The data →
_ _ _ _
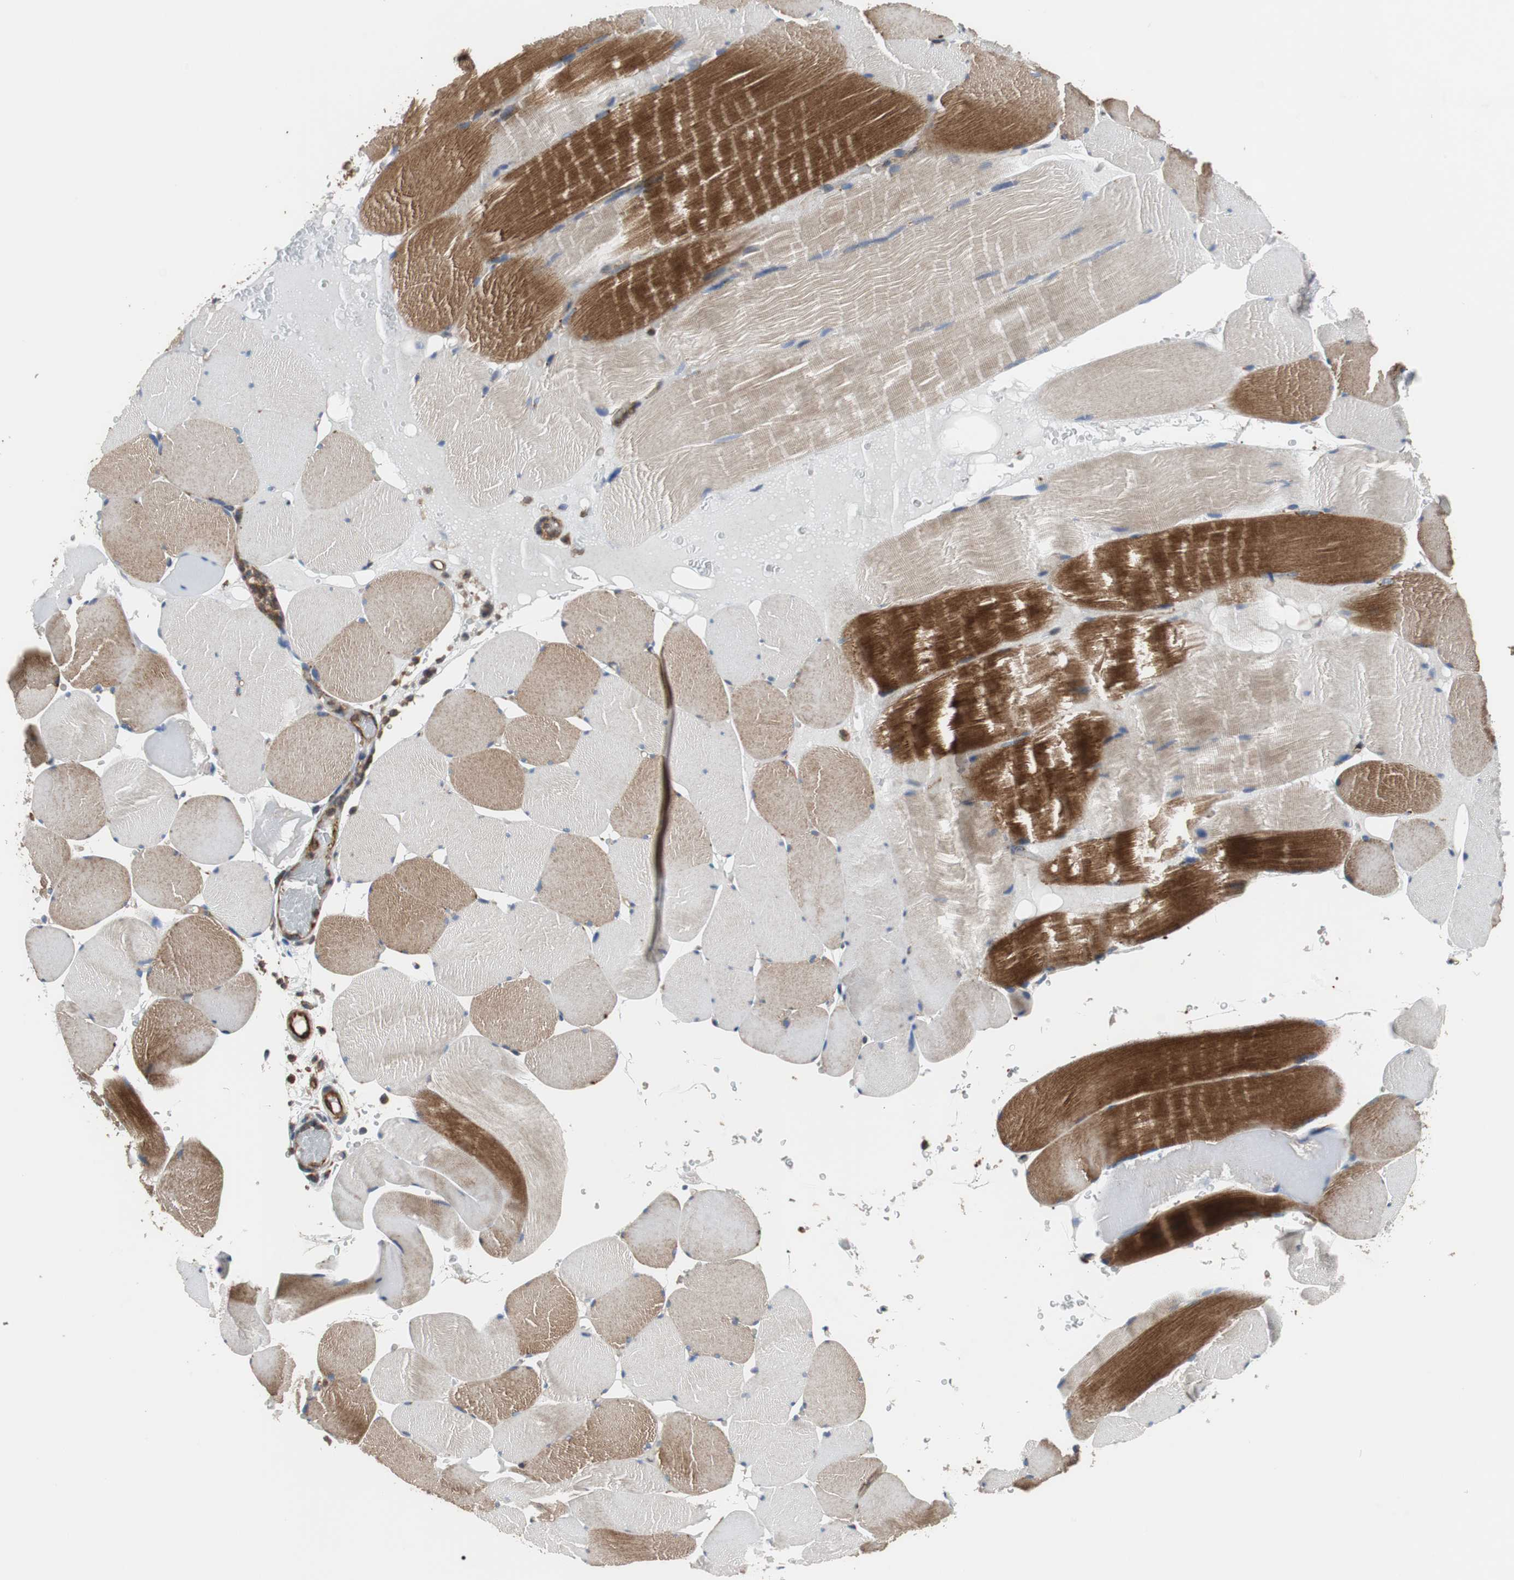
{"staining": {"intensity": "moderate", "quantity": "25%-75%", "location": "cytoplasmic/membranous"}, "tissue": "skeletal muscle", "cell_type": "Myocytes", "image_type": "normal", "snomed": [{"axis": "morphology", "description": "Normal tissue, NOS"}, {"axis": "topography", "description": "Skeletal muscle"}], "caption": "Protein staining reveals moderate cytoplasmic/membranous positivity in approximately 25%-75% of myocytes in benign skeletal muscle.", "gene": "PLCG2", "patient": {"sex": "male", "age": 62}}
_ _ _ _
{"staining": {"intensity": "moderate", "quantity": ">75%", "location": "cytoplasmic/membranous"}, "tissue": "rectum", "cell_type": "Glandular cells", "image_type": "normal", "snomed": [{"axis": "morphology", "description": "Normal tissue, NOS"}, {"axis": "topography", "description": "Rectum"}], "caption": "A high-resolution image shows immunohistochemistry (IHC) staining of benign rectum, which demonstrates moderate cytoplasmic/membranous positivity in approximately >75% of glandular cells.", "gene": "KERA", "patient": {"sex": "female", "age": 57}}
_ _ _ _
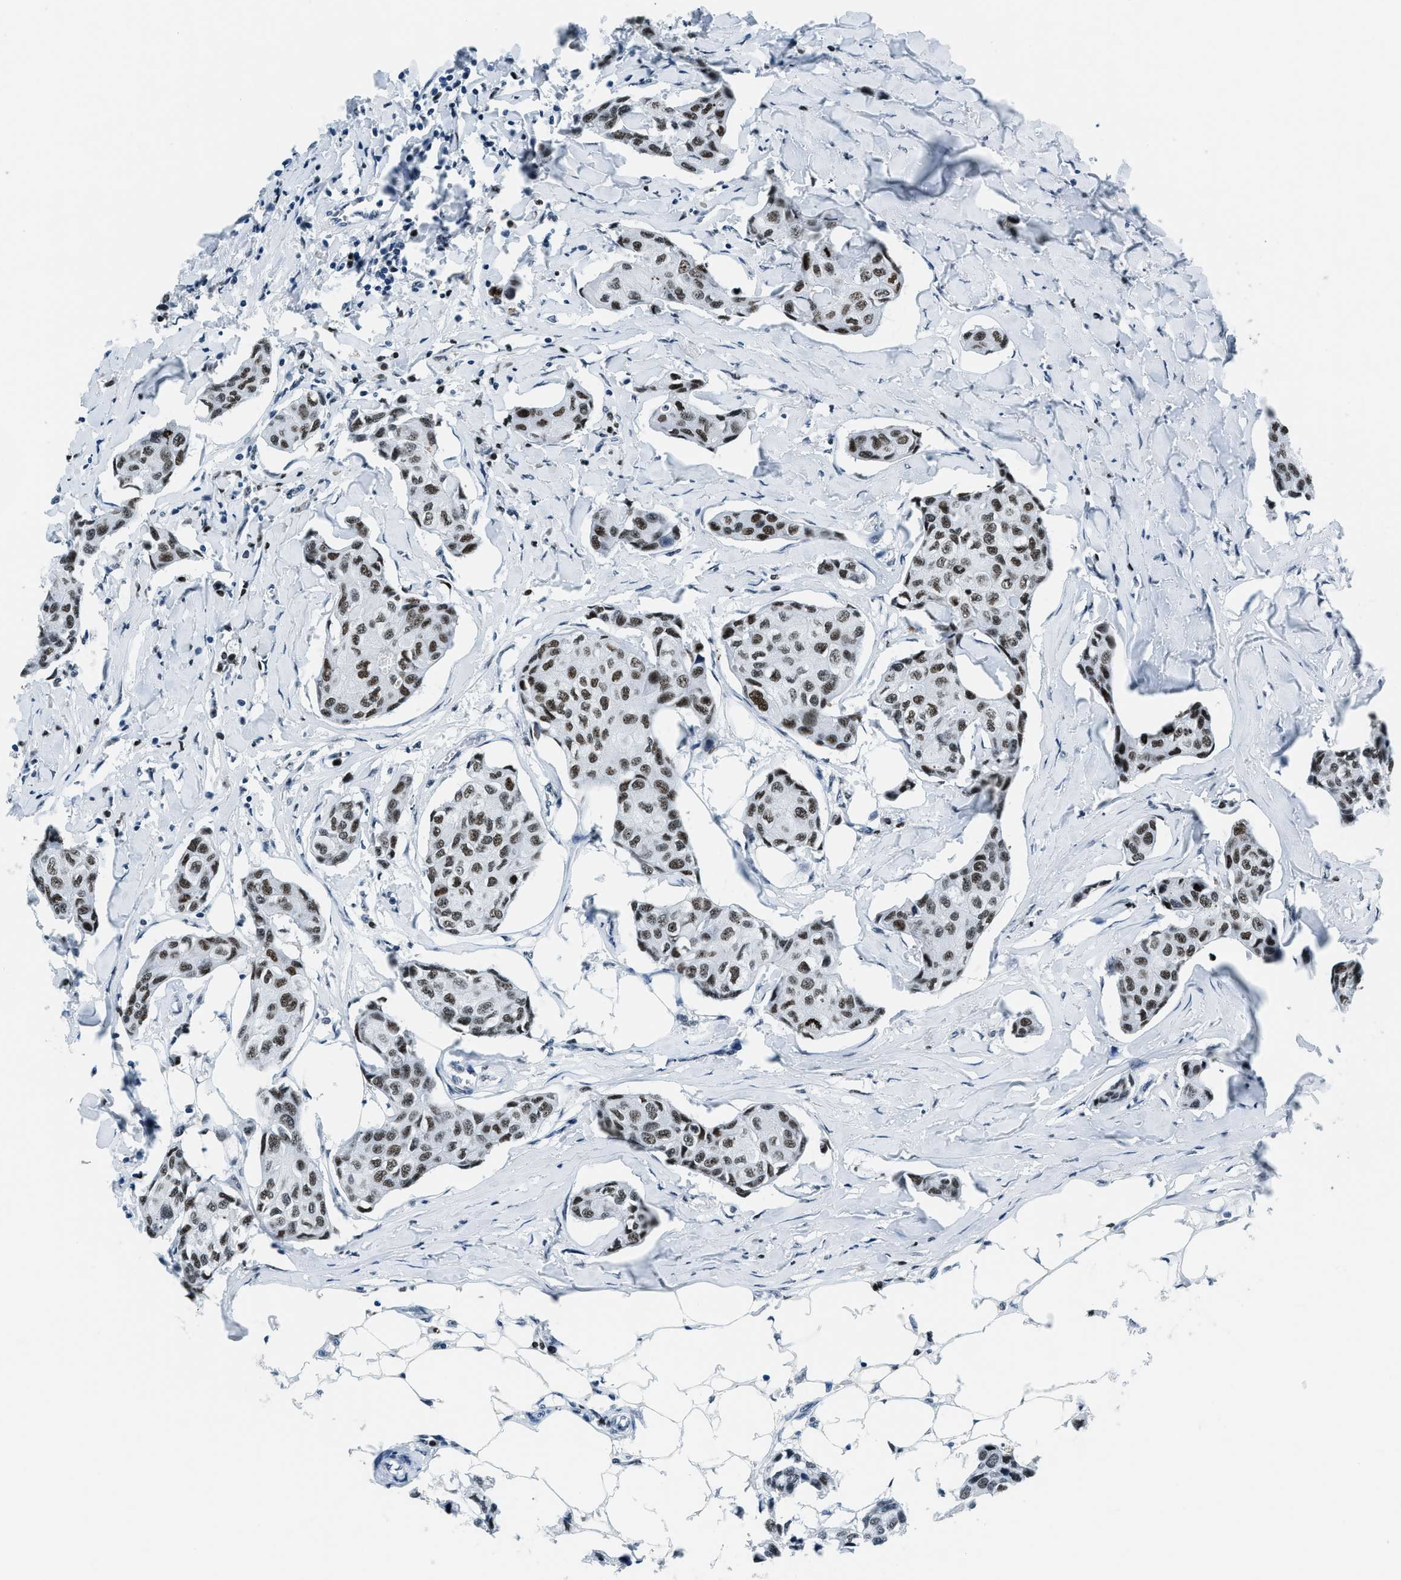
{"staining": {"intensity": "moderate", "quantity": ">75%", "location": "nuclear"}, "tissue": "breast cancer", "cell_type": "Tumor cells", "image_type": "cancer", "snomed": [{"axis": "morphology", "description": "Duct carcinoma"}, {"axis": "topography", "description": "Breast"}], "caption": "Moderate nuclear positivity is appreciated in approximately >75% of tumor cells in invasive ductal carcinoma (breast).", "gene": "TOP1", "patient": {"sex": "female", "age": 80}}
_ _ _ _
Activity → Extract every line containing the string "cytoplasmic" from the material.

Your solution →
{"staining": {"intensity": "moderate", "quantity": "25%-75%", "location": "cytoplasmic/membranous"}, "tissue": "skeletal muscle", "cell_type": "Myocytes", "image_type": "normal", "snomed": [{"axis": "morphology", "description": "Normal tissue, NOS"}, {"axis": "topography", "description": "Skeletal muscle"}], "caption": "Protein staining reveals moderate cytoplasmic/membranous positivity in approximately 25%-75% of myocytes in benign skeletal muscle.", "gene": "PLCG2", "patient": {"sex": "male", "age": 62}}
{"staining": {"intensity": "moderate", "quantity": ">75%", "location": "cytoplasmic/membranous"}, "tissue": "rectum", "cell_type": "Glandular cells", "image_type": "normal", "snomed": [{"axis": "morphology", "description": "Normal tissue, NOS"}, {"axis": "topography", "description": "Rectum"}], "caption": "A high-resolution image shows immunohistochemistry (IHC) staining of benign rectum, which demonstrates moderate cytoplasmic/membranous positivity in approximately >75% of glandular cells.", "gene": "KERA", "patient": {"sex": "female", "age": 57}}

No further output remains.